** Instrucciones **
Localiza en los registros cada línea que contenga la palabra "back" y cópiala tal cual. Ten en cuenta las mayúsculas y minúsculas.

** Registros proporcionados **
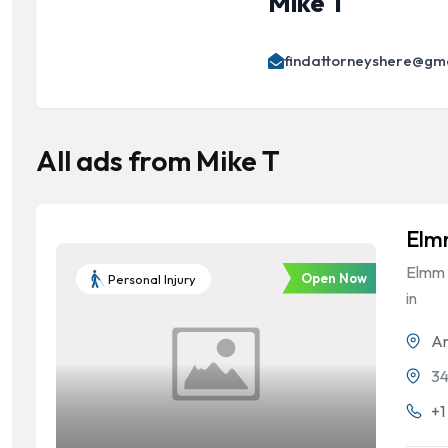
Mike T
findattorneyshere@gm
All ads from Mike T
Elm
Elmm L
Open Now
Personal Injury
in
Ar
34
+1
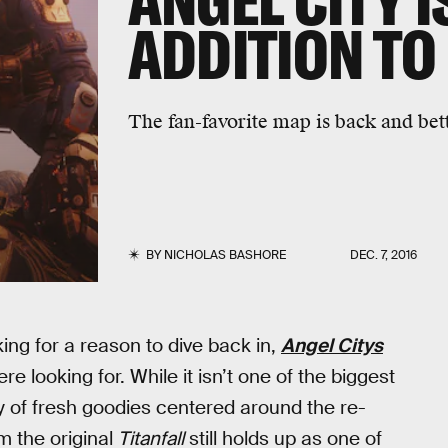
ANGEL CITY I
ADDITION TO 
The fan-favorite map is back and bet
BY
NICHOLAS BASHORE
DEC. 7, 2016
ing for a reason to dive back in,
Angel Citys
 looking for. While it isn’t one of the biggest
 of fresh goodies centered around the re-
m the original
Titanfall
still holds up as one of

--

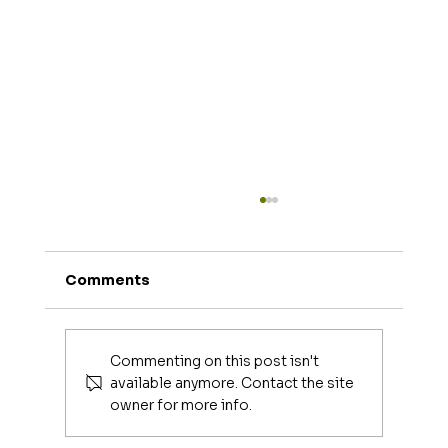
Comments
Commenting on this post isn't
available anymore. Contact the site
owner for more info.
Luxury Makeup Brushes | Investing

** Respuesta **
The fan-favorite map is back and bet
ing for a reason to dive back in,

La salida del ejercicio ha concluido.